Boiling down the Synoptic Problem as much as possible, you have:
Mark: outline of Jesus’s ministry, with a limited selection of teachings. Passion story #1. (“Passion” here is a technical term used to group together accounts of the Last Supper, arrest, crucifixion, and accounts of Resurrection appearances.)
Matthew: Nativity story, told from Joseph’s perspective; account of Jesus’s ministry following Mark closely, including identical or extremely similar phrasings; Jesus’s teachings greatly expanded, with the majority of them in five main apparent sermons. Passion story #2.
Luke: Extensive Nativity and pre-Nativity accounts, told from Mary’s perspective; account of Jesus’s ministry following Mark fairly closely; Jesus’s teachings greatly expanded, including much of Matthew’s supplemental material, but in a very different placement of them, and sometimes with them carrying different points, than Matthew had had; Passion story #3.
Obviously some borrowing has been going on – but from whom by whom, and with the differences having what purpose, is hotly disputed. It’s pretty clear and consensus opinion that Luke used Mark, along with a lot of other material – he as much as says so in the dedication at the beginning of his book. The Q source, which is purely hypothetical, is one way in which scholars explain how Matthew and Luke have Jesus giving the same teachings, but at different times and places.
As for the overall idea – there is no question, even among conservative evangelicals, that Jesus is a myth in the Campbellian sense – someone whose life story is meaningful on a much higher plane than a random obituary from today’s paper. The question of what historically underlies that myth is what is usually argued when the “myth” allegation gets flung around. Some excellent discussion on that has already been done in this thread – kudos to the expositors!

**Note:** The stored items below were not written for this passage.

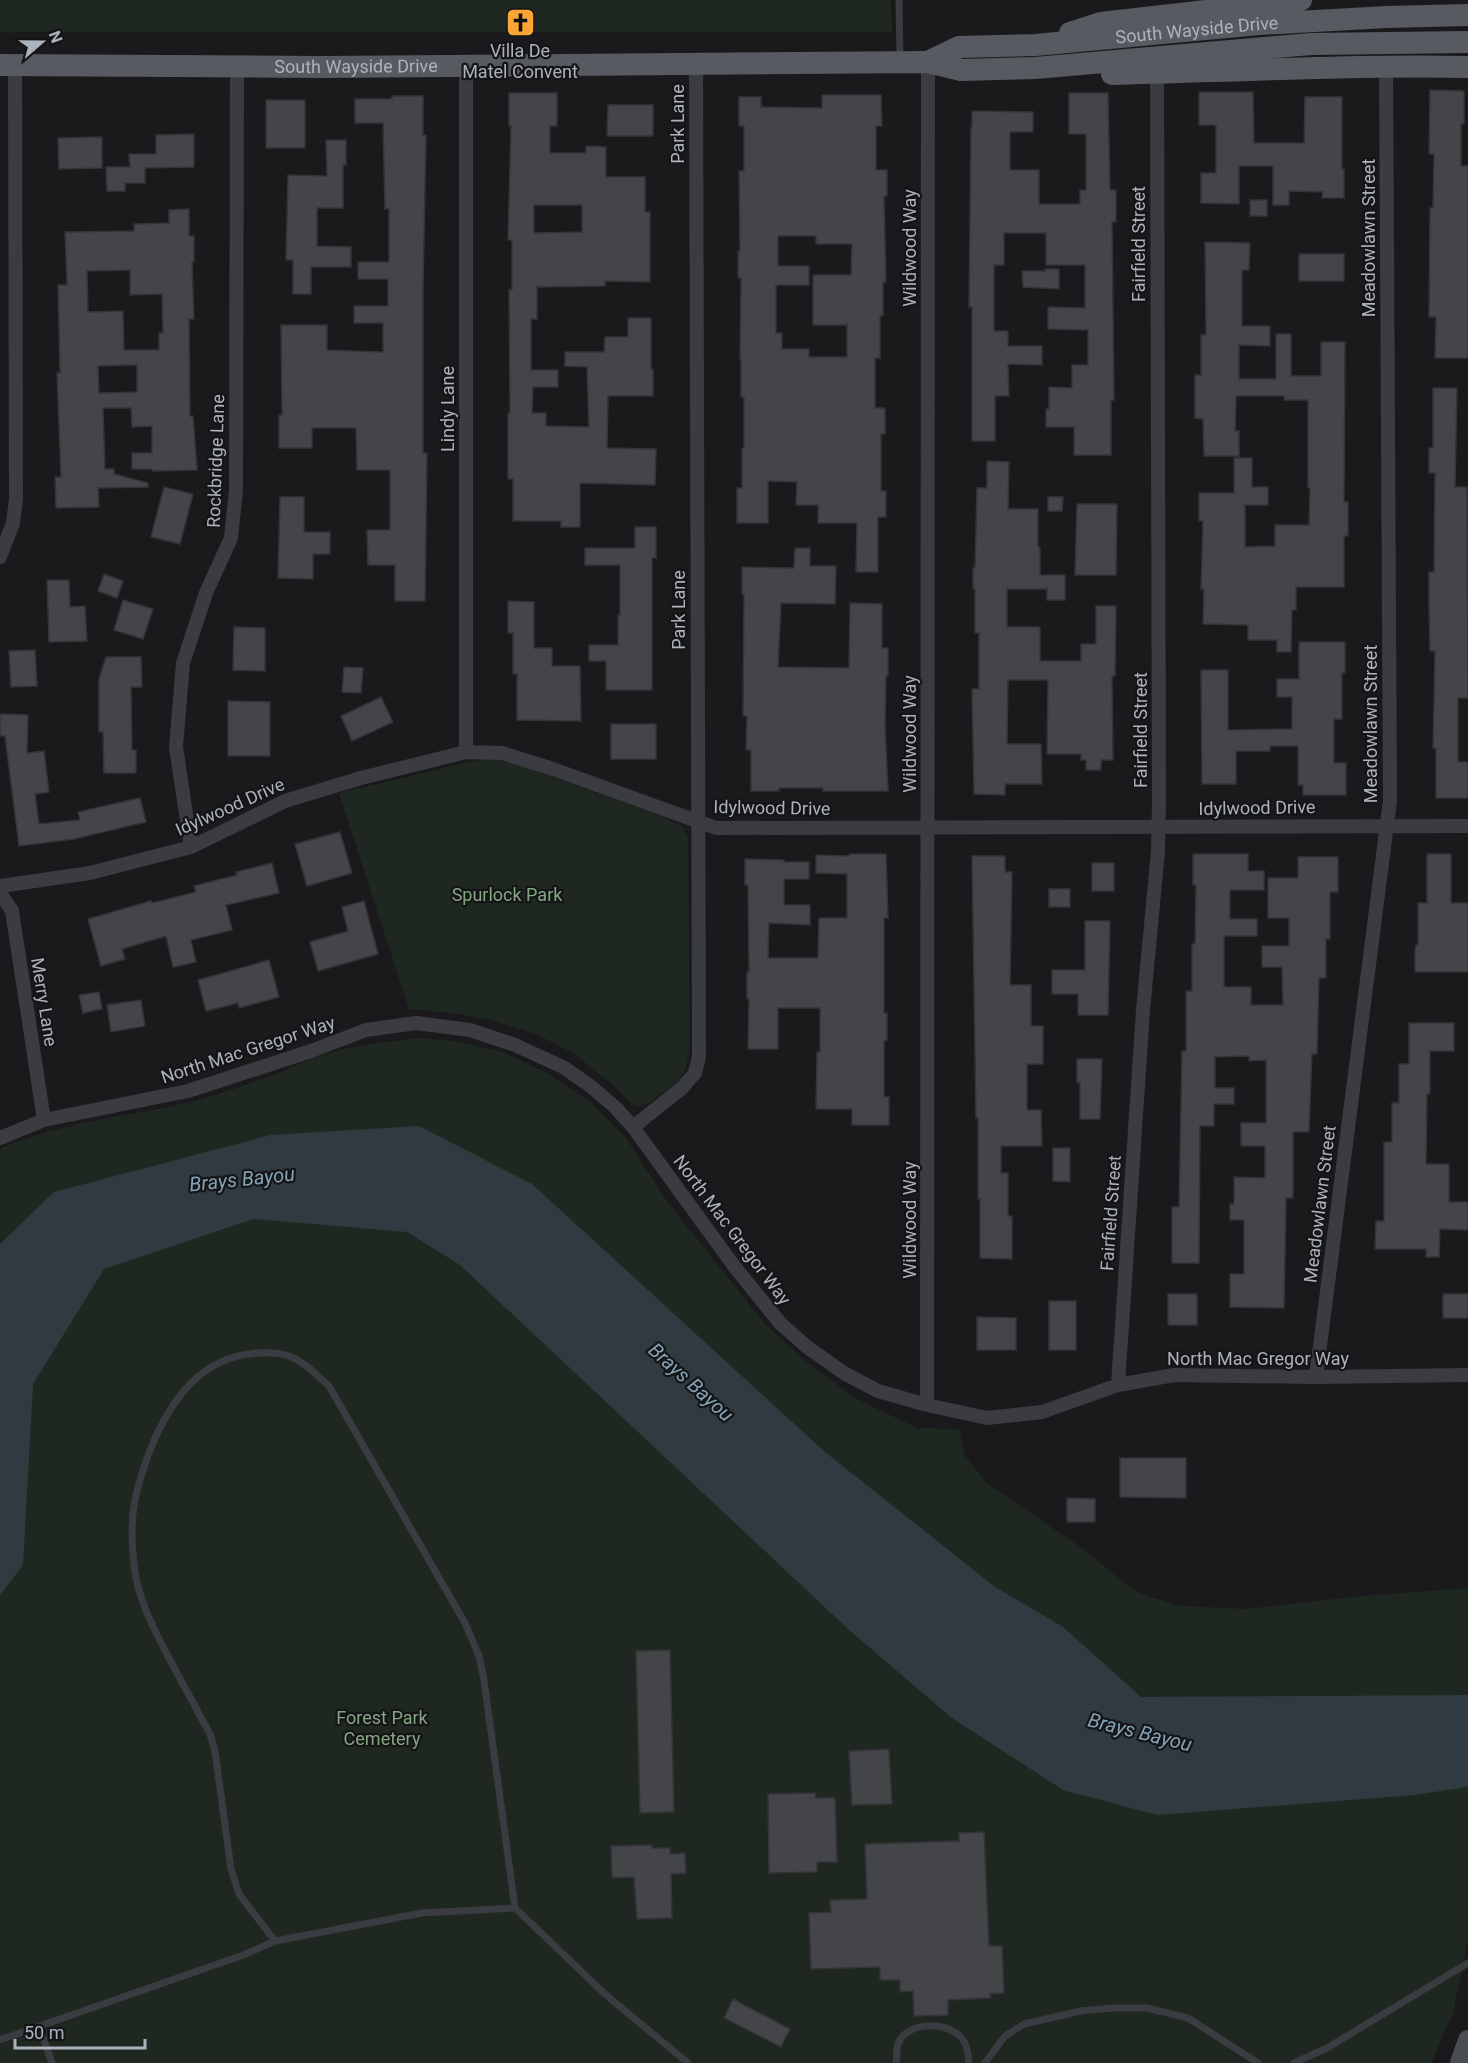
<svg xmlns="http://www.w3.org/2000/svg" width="1468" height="2063" viewBox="0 0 1468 2063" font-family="Roboto,sans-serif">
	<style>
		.green { fill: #1f2820 }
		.water { fill: #2f3b41 }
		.building { fill: #444549; stroke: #343438; stroke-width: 1.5; fill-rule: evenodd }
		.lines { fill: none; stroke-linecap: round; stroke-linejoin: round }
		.lane { stroke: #3b3c41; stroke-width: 7 }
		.street { stroke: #3b3c41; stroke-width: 14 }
		.secondary { stroke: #494c51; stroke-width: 20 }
		.primary { stroke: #575a60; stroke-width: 22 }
		.labels { text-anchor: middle; stroke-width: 4.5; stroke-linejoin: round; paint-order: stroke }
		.street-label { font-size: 18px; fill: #acb2bc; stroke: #151517 }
		.poi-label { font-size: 18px; fill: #acb2bc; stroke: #151517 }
		.park-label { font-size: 18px; fill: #84a783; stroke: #151517 }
		.water-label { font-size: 20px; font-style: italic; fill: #83a3b7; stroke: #151517 }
	</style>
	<rect width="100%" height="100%" fill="#1a1a1c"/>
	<path class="green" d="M0 0H891L892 32H0Z
		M487 758 516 764 658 815 683 827 688 837 690 1047 685 1071 676 1083 649 1103 638 1106 630 1103 613 1085 573 1053 536 1034 491 1020 453 1013 409 1009 339 793Z
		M418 1038 454 1041 503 1052 547 1073 592 1103 627 1140 669 1204 765 1324 808 1363 857 1399 917 1428 959 1429 965 1456 987 1483 1086 1551 1125 1584 1144 1595 1181 1606 1246 1609 1362 1596 1468 1588V1940L1453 2013 1431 2063H0V1149C64 1120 136 1117 204 1098 224 1092 245 1086 265 1078 283 1072 301 1062 320 1056 352 1045 385 1042 418 1038Z"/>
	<path class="water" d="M419 1126 532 1184 825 1452 995 1587 1063 1627 1141 1697 1468 1695V1787L1414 1795 1157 1815 1063 1790 952 1718 848 1629 460 1265 407 1232 253 1219 104 1269 33 1384 23 1565 0 1595V1244L54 1192 271 1135Z"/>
	<path class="building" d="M1430 90 1464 91V124H1461V166H1468V358H1435L1436 317H1429L1430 208H1433L1434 154H1429Z
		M1199 92H1253L1254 143H1304L1305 97H1342V169H1344V198H1322L1323 192 1289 191V205H1273V166H1239V204L1201 203V173H1216V125H1199Z
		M509 93H557V126H550V153H586V146L606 147V177H645V212H650V282L605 281V286L537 287V319H531V370H558V387H533L532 413H546V426L589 427 587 367 565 366V352H604L605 337H628V318H651V369H653V396H608L607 448 656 449 655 485 580 483V527H561V521H513V479H508V413H510L509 290H512V240H508L511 126H509ZM534 205H582V232L534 233Z
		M1069 93H1108L1110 190H1116V222H1112L1114 400H1111V455H1074V427H1046V409H1049V387L1072 388V365H1088V330L1048 329V307L1085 308V265H1046V233H1004V265H994V331H1008V346H1042V365L1008 364 1009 396H995V441H972V307H969L971 127H972V111L1033 112V132H1010V170H1039V204H1080V190H1086V134H1069Z
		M822 95H881L882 126H876V170H887V196H884L886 282H883V316H880V358H875V408H885V434H881V491H886V517H878V572H856L857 523H818V505H796L797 482 768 481V523H737V488H742V448H744V397H741V359H740L741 278H738V251H740L739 171H744V126H739V97H761V107L822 108ZM778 236H816V244H852L851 275H813V325H847V357H809V349H782V333H776V285H809V266H778Z
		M392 96H423V135H426L423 288V453H427L425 601H395V565H368L367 530H390V470H357L356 428H312V448H279V415H282L281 325H327V350L383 352V323H354V306H388V279H358V262H389V209H385L383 123H355V99H392Z
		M266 100H305V148H266Z
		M608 105H653V136H607Z
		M194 134V167L145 168V183H125V191H107L106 167H130L129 154H156V135Z
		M102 137V168L59 169 58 138Z
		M326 140H346V165H343V208H317V246L351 247V267H311V294H293V260H286L288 175 327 176Z
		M1250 200H1267V216H1250Z
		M189 209V236H194V262H192L194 319H189L190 416H193L197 470 153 471 152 469H132V453H152V426L132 427 131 408H103L105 469H114V474L148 483V487L98 488 99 507 56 508 55 477H61L57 373H60L58 285H67L65 232 134 231V224L169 223V210ZM130 270V295L162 294 163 333H159V350H124L123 311 88 312 87 271ZM129 365H137V392L99 393 98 366Z
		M1205 242 1250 243 1249 270H1242V326H1270V346L1239 345V379H1276V334H1291V376H1321V342H1345L1344 502H1348V536H1344V587H1296V610H1292L1291 652H1277V640H1248V625L1203 624 1204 589H1201L1203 521H1199V493H1234V458H1252V487H1268V505H1245V547L1275 546V525H1309L1310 488H1308V400H1284V396H1236L1235 431H1239V456H1204L1203 419 1195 418V375H1201V335H1206Z
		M1299 254H1344V281H1299Z
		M1045 269H1059V289L1023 287 1022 271H1045Z
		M1433 388H1457L1455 487H1467L1468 698H1458V762H1468V798H1436V748H1433L1435 651H1430L1429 606V572H1434L1435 473H1429V448H1433Z
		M987 461 1009 462 1008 509H1038V547H1040V575H1065V600H1047V589H1007V627H1040V661H1081V644H1096V606H1116L1115 676H1112L1113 760H1101V770H1086V760H1081V754H1047L1048 680H1008L1007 744H1041L1042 784H1005V795L974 794 972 689H979V633H975V589H973V568H975L977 488H987Z
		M164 487 193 494 180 544 151 537Z
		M280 497H304V532H330V554H313V579L278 578Z
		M1048 497H1063L1062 511H1048Z
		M1077 504H1117L1116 575H1075Z
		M635 527H656V558H652V690H606V661H589V645H618V615H620V565H585V548H635Z
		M795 548H810V566H836L835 604 781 603 778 667 849 668 850 603 882 604V648H888V676H886L885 724 888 791H823V788H779V791H751V750H746L747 716H743L744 594H742V567L794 568Z
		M104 574 123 581 117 598 98 591Z
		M47 580H69L70 607 85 606 87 641 49 642Z
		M123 600 153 609 143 639 114 630Z
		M508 601 534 602V648H552V666H580L581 721 517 720V674H513V633H508Z
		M234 627 265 628V671L233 670Z
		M1299 642H1345V673H1342V719H1334V763H1346V795H1303V785H1298V746H1270V751H1236V784H1202L1201 670H1228V730L1292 729V697H1277V679H1299Z
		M35 650 37 686 11 687 9 651Z
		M106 657H141L142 687H131L132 750H136V773H104L103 732H99V679Z
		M344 667 363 668 361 693 342 692Z
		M381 697 393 722 352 741 341 716Z
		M228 701 270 702V756H228Z
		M0 714 28 715 27 753 44 751 49 792 35 794 39 824 80 820 78 812 140 798 146 822 74 839 19 846 5 736H0Z
		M611 724H656V759H611Z
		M340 832 352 873 307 886 295 844Z
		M849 854H886L888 918H884V1013H887V1040H884V1097H889V1125H852V1109H816L817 1052H820V1008H778V1049H748L749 999H747V972H749L748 885H745V859L784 860V862H809V879H784V905H810V925L769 923 768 958H818L819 918H847V874L816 873V855L849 856Z
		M1193 854H1248V871H1264V890H1230V919H1257V936H1224V987H1251V1005H1283L1282 967H1262V946H1289V918H1268V878H1298V857H1338V892H1330V939H1326V978H1319L1317 1054H1312L1309 1132H1293V1198H1286L1284 1308 1230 1307V1274H1244V1220H1230V1204H1234V1177L1265 1178V1146H1241V1123H1266V1060L1249 1061V1056L1215 1057V1088H1234V1104H1214V1126H1200L1199 1263H1172V1207H1179L1182 1051H1186V991H1192V944H1195L1196 885H1193Z
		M1427 854H1451V903H1468V972H1415V950L1416 945H1418V903H1427Z
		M972 856H1005V872H1012L1010 985H1031V1026H1043V1064H1027V1110H1041L1042 1146H1001V1173H1008V1216H1012V1259L980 1258V1199H978V1118H976Z
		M272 863 279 893 226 905 232 930 191 940 196 962 173 967 166 936 122 949 125 959 101 966 88 919 151 901 152 903 196 892 194 886 237 875 236 872Z
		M1092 863H1114V891H1092Z
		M1049 889H1070V907H1049Z
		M364 901 378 954 318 971 310 942 348 931 342 907Z
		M1085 921H1110L1108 1015H1078V994H1052V970H1085Z
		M269 960 279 997 239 1008 238 1003 206 1011 198 980Z
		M99 992 102 1009 83 1013 79 995Z
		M141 1000 145 1026 111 1032 107 1005Z
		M1409 1023H1454V1051H1430V1094H1427L1426 1164H1449V1202H1468V1230L1440 1229 1439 1257H1426V1249H1375L1376 1221H1384V1142H1392V1103H1399V1064H1409Z
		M1077 1059H1102L1100 1119H1080V1083H1077Z
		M1053 1148H1070V1182L1053 1181Z
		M1168 1294H1197V1325H1168Z
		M1443 1294H1468V1318H1443Z
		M1049 1301H1076V1350H1049Z
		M977 1317 1016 1318V1350H977Z
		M1120 1458H1186V1498L1120 1497Z
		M1067 1498 1095 1499V1522H1067Z
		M670 1650 674 1812 640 1813 636 1651Z
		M889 1749 892 1804 852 1805 849 1751Z
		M816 1793 815 1798H835L837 1862H817V1872L769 1873 768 1794Z
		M984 1832 989 1946H1002L1004 1993 990 1994 991 1998 948 2000V2015L914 2016 913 1991 900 1992V1980H880V1967L811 1969 809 1913 831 1912 830 1900 867 1899 865 1844 959 1841V1833Z
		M651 1845 652 1848H670V1854L685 1853 686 1873 671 1874 672 1918 637 1919 634 1877 612 1878 611 1846Z
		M733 1999 790 2029 781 2047 724 2018Z"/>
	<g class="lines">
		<path class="lane" d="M899 0 900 60
			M275 1941 239 1894 231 1869 215 1751 210 1734C197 1710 184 1686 171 1662 155 1631 138 1601 134 1565 132 1547 131 1525 134 1506 136 1490 142 1474 147 1458 165 1410 194 1361 249 1354 262 1352 276 1352 289 1356 305 1362 317 1376 329 1386L465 1623 479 1656 484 1680 515 1908
			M39 2026 52 2063
			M0 2040 246 1954 275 1941 422 1913 515 1908 606 1995 688 2063
			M896 2063C897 2057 896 2049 898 2044 906 2020 951 2021 963 2040 968 2046 968 2056 969 2063
			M985 2063 1005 2036 1024 2024 1081 2011 1112 2008H1147L1188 2018 1258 2063
			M1294 2063 1327 2048 1468 1963"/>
		<path class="street" d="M0 557 13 523 16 499 15 65
			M466 752V66
			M191 847 176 747 183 663 206 593 231 538 236 490 237 66
			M0 886 90 873 191 847 285 801 361 778 466 752 502 753 553 769 716 828 1468 826
			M0 893 12 911 44 1120
			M633 1127 682 1088 695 1073 699 1057 696 65
			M0 1138 44 1120 188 1091 311 1051 366 1030 416 1023 470 1030 515 1045 563 1067 589 1085 615 1107 633 1127 734 1266 780 1323 807 1347 844 1373 878 1391 927 1405 987 1418 1042 1412 1118 1385 1174 1375 1316 1377 1468 1375
			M1316 1377 1390 801 1386 65
			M1118 1385 1143 1010 1158 851 1159 803 1157 73
			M927 1405 928 62"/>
		<path class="secondary" d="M1460 2063 1468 2040"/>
		<g class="primary">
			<path d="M1070 33 1101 23 1301 0"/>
			<path id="s1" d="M928 62 959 47 1035 45 1259 24 1387 17 1468 15"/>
			<path id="s2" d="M0 65 322 67 928 62 961 70 1035 68 1311 44 1468 42"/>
			<path d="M1112 74C1231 71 1349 65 1468 67"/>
		</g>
	</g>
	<defs>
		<symbol id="church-square" viewBox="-11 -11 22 22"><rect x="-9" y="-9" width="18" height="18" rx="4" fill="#f8a536" stroke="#151517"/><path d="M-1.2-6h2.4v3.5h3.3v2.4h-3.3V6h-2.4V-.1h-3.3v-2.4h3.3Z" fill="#111"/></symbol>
	</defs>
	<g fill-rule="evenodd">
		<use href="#church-square" x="504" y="6" width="33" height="33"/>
	</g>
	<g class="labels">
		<g class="street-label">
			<text dy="6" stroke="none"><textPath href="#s1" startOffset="273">South Wayside Drive</textPath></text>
			<text dy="6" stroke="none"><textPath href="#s2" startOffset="356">South Wayside Drive</textPath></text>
			<text transform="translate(678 124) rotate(-90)" y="6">Park Lane</text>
			<text transform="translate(1369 238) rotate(-90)" y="6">Meadowlawn Street</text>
			<text transform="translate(1139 244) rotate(-90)" y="6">Fairfield Street</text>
			<text transform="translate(910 248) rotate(-90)" y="6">Wildwood Way</text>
			<text transform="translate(448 409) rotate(-90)" y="6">Lindy Lane</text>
			<text transform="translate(216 461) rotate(-88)" y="6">Rockbridge Lane</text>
			<text transform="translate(679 610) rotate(-90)" y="6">Park Lane</text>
			<text transform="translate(1371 724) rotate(-90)" y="6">Meadowlawn Street</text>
			<text transform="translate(1141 730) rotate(-90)" y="6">Fairfield Street</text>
			<text transform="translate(910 734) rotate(-90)" y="6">Wildwood Way</text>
			<text transform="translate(230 807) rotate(-24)" y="6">Idylwood Drive</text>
			<text transform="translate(772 808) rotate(1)" y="6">Idylwood Drive</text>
			<text transform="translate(1257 808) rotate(-1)" y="6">Idylwood Drive</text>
			<text transform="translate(44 1002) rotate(81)" y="6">Merry Lane</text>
			<text transform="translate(248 1050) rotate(-18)" y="6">North Mac Gregor Way</text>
			<text transform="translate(1320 1204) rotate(-83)" y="6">Meadowlawn Street</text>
			<text transform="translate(1111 1213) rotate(-86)" y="6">Fairfield Street</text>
			<text transform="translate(910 1220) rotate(-90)" y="6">Wildwood Way</text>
			<text transform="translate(732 1230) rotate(53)" y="6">North Mac Gregor Way</text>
			<text x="1258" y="1365">North Mac Gregor Way</text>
		</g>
		<g class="poi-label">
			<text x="520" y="57">Villa De<tspan x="520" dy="21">Matel Convent</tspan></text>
		</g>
		<g class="park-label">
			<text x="507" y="901">Spurlock Park</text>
			<text x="382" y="1724">Forest Park<tspan x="382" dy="21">Cemetery</tspan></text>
		</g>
		<g class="water-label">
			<text transform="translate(242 1179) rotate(-6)" y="7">Brays Bayou</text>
			<text transform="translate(691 1382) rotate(42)" y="7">Brays Bayou</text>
			<text transform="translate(1140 1732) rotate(14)" y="7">Brays Bayou</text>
		</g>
	</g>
	<g transform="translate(42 42) rotate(70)" stroke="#151517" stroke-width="4.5" paint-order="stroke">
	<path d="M0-4.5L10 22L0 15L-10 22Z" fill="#acb2bc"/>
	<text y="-9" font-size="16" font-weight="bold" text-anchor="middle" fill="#acb2bc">N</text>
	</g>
	<path d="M15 2039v9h130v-9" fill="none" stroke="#acb2bc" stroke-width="3"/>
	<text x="24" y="2039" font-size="18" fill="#acb2bc" stroke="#151517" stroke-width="4.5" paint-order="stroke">50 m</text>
</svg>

My bottom line on this is: Setting to one side the religious implications of his story for the moment, Jesus as a person is about as well historically documented as the average “significant” individual of classical times. The parallel to Socrates is often advanced, and probably very much on point: Most of what we know of both men comes from the writings of followers, who are well known to have had particular axes to grind and points to make in what they wrote about them. But each set of accounts references an actual historical figure, who is known aside from their accounts only from a few scattered references, but who, thanks to their accounts, becomes a living, breathing, knowable human being.